Joseph C.
Sitterson, in his 1939 book, The Secession Movement in North Carolina,
makes an interesting claim, that Judah P. Benjamin reportedly wrote North
Carolina’s ordinance of secession.[1]
Sitterson writes that Convention delegate Burton Craige introduced a the
resolution at the request of Governor John W. Ellis. The simple ordinance “repealed
and abrogated the ordinance of 1789 by which North Carolina had ratified the
Constitution of the United States and declared the union between the state of North
Carolina and the other states, under the title of ‘The United States of America’
dissolved.” Is there any truth to this?
Judah P. Benjamin |
At time the
delegates were meeting in Raleigh to considered secession, Benjamin was serving
as the first Confederate attorney general in Montgomery, Alabama.
J.G. de R. Hamilton, in his book Reconstruction in North Carolina, tells us that North Carolina’s ordinance “was prepared by Judah P. Benjamin” and “brought to Raleigh from Montgomery by James Hines, a North Carolinian, and delivered to Gov.
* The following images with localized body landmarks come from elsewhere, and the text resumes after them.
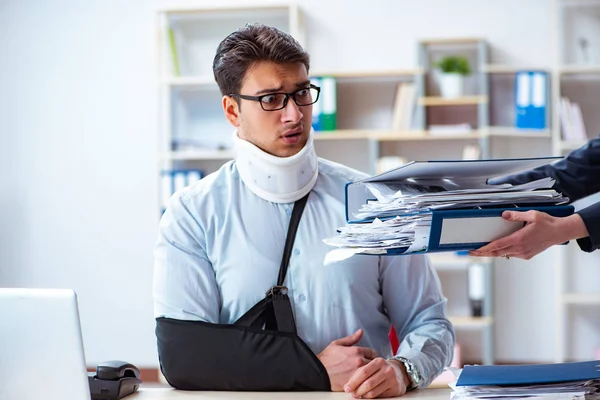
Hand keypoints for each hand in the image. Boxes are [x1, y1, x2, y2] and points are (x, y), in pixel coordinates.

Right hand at [316, 329, 377, 391]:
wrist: (318, 372)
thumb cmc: (326, 359)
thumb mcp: (337, 344)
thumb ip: (351, 338)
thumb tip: (360, 332)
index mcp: (356, 351)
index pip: (373, 352)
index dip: (372, 355)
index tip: (370, 358)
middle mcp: (359, 361)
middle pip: (374, 363)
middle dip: (372, 364)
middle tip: (369, 366)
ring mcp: (358, 372)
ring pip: (372, 372)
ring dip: (370, 373)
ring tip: (366, 374)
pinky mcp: (356, 382)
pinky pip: (366, 381)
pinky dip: (366, 380)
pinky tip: (362, 380)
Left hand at [344, 358, 409, 397]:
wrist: (399, 371)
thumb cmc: (381, 369)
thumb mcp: (372, 364)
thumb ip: (362, 370)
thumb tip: (349, 383)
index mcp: (378, 361)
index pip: (363, 372)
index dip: (353, 381)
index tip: (347, 387)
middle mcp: (387, 369)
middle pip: (368, 383)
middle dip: (357, 390)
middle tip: (352, 393)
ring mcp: (392, 379)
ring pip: (373, 391)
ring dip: (363, 395)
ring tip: (358, 395)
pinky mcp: (395, 389)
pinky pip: (379, 396)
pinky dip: (371, 397)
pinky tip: (366, 395)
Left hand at [469, 211, 587, 259]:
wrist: (560, 232)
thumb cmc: (547, 223)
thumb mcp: (532, 215)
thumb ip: (516, 216)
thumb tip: (503, 215)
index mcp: (519, 239)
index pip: (497, 246)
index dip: (484, 249)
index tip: (475, 250)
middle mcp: (520, 248)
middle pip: (497, 253)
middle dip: (484, 253)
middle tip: (472, 252)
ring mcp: (524, 253)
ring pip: (504, 254)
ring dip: (493, 253)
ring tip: (482, 250)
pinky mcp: (527, 255)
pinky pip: (511, 254)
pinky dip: (503, 252)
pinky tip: (498, 248)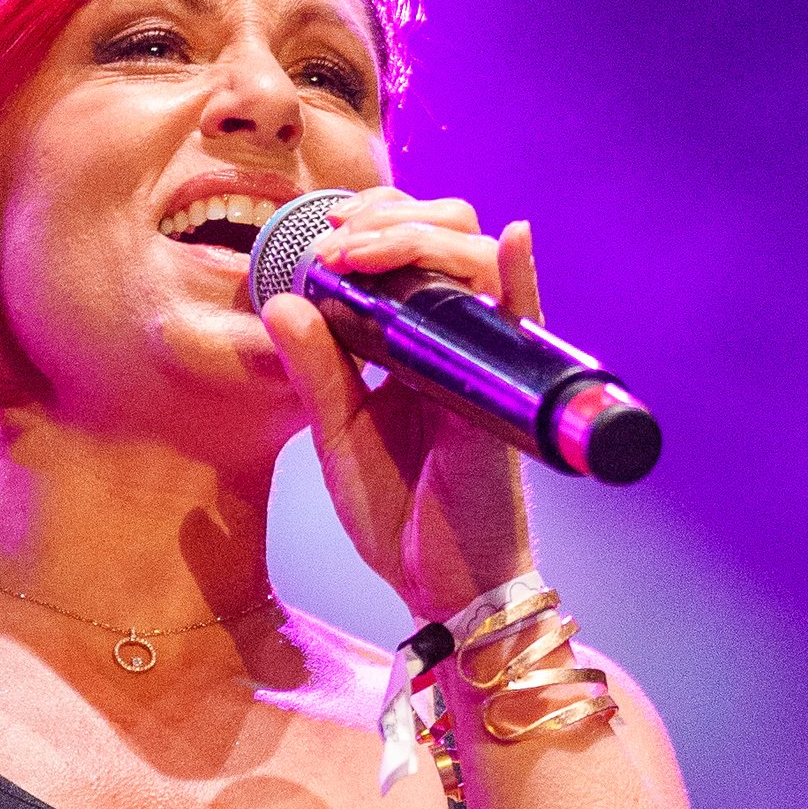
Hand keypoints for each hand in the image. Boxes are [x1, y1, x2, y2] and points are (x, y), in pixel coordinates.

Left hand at [260, 190, 542, 618]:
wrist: (442, 589)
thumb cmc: (401, 517)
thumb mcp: (339, 436)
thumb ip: (316, 371)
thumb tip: (282, 298)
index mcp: (418, 348)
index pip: (411, 255)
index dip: (376, 224)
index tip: (324, 232)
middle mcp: (459, 346)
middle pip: (450, 242)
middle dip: (394, 220)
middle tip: (339, 237)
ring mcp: (486, 368)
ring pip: (478, 268)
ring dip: (421, 240)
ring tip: (364, 248)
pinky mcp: (503, 403)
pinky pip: (524, 330)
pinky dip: (523, 280)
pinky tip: (515, 240)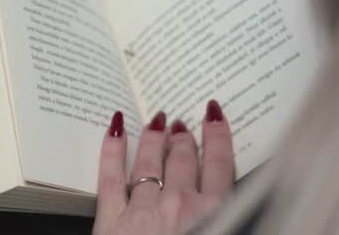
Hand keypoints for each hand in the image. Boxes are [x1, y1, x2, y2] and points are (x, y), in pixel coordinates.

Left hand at [93, 101, 234, 234]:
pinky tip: (115, 130)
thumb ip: (227, 213)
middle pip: (182, 161)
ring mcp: (143, 209)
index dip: (217, 137)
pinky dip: (113, 150)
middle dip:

Ellis, who asked Burton Craige, the member from his county, to introduce it.”[2] Hamilton does not give a source for this information. Barrett, in his history of North Carolina and the War, leaves out this little piece of information. Just how Benjamin came to draft North Carolina’s ordinance of secession seems to be somewhat of a mystery.
John W. Ellis
Turning to Governor
Ellis’s papers, we find an interesting letter from former United States Senator
Thomas L. Clingman. Writing from Montgomery on May 14, 1861, Clingman tells
Ellis: “I enclose you drafts of Ordinances which I think ought to be adopted at
once by our convention. I got Mr. Benjamin the Attorney General to draw them up
and hope they will be put through on the 20th.”[3]
In Jeffrey’s biography of Clingman, we read that Ellis sent Clingman to
Montgomery after the capture of Fort Sumter. Clingman’s job? To “negotiate
North Carolina’s entrance into the Confederacy.” There is no mention of the
Ordinances.[4] It
is possible that Ellis and Clingman discussed the matter of the Ordinance prior
to Clingman’s departure from Raleigh to Montgomery. At the same time, Clingman
might have taken it upon himself to visit Benjamin and ask for some guidance regarding
the Ordinances, and Benjamin wrote the Ordinances and gave them Clingman who gave
them to Hines who caught a train to Raleigh. This begs another question: who
was James Hines? Was he just a messenger? A quick search has not produced an identity.
And yet another question: did Judah P. Benjamin play a role in any other
Ordinances of Secession passed by the other Southern States?